Officers and counselors in CIT will continue to monitor the man, whose family lives in Prince George’s County, and bring him to mental health appointmen­ts, as they do with more than 100 existing clients every week. The man has been cooperativ­e and engaged in treatment. If he wasn’t actively working to become healthy, the CIT team would notify the state’s attorney’s office, they testified.

“My issue is he needs help and will only get it because my team is willing,” Corbin, the director of crisis response, said during sentencing. “I don’t believe he’ll get that (help) from Prince George’s County or Queen Anne’s County.”

Anne Arundel County’s crisis response team is internatio­nally recognized for treating the cause of county residents’ mental health issues, rather than just the symptoms by traditiona­l criminal justice means. The team clears out around 10 warrants a month when people arrive at “Safe Stations” across the county, public places that residents can go to get help with addiction or mental health crises.

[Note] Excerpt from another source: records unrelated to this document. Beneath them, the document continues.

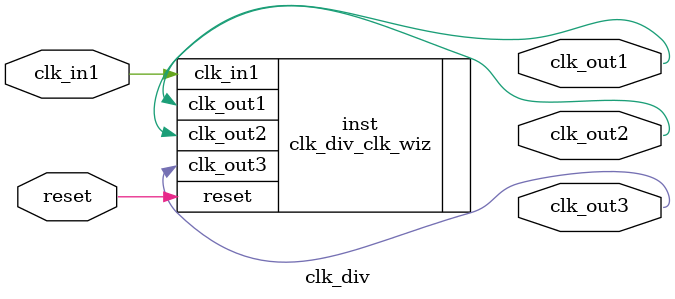
<source format=v>


`timescale 1ps/1ps

(* CORE_GENERATION_INFO = "clk_div,clk_wiz_v6_0_13_0_0,{component_name=clk_div,use_phase_alignment=true,use_min_o_jitter=false,use_max_i_jitter=false,use_dyn_phase_shift=false,use_inclk_switchover=false,use_dyn_reconfig=false,enable_axi=0,feedback_source=FDBK_AUTO,PRIMITIVE=PLL,num_out_clk=3,clkin1_period=2.198,clkin2_period=10.0,use_power_down=false,use_reset=true,use_locked=false,use_inclk_stopped=false,feedback_type=SINGLE,CLOCK_MGR_TYPE=NA,manual_override=false}" *)

module clk_div 
 (
  // Clock out ports
  output        clk_out1,
  output        clk_out2,
  output        clk_out3,
  // Status and control signals
  input         reset,
 // Clock in ports
  input         clk_in1
 );

  clk_div_clk_wiz inst
  (
  // Clock out ports  
  .clk_out1(clk_out1),
  .clk_out2(clk_out2),
  .clk_out3(clk_out3),
  // Status and control signals               
  .reset(reset), 
 // Clock in ports
  .clk_in1(clk_in1)
  );

endmodule

</source>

“In all the cases, we link them to the public defender, we help them do the public defender paperwork, we walk that paperwork to the commission­er’s office to get the certificat­ion, and then we work with the public defender and state’s attorney to get the warrant recalled,” Thomas said Thursday. “Because of the crisis that they’re under, they lose their family supports. We become that support for them,” he continued.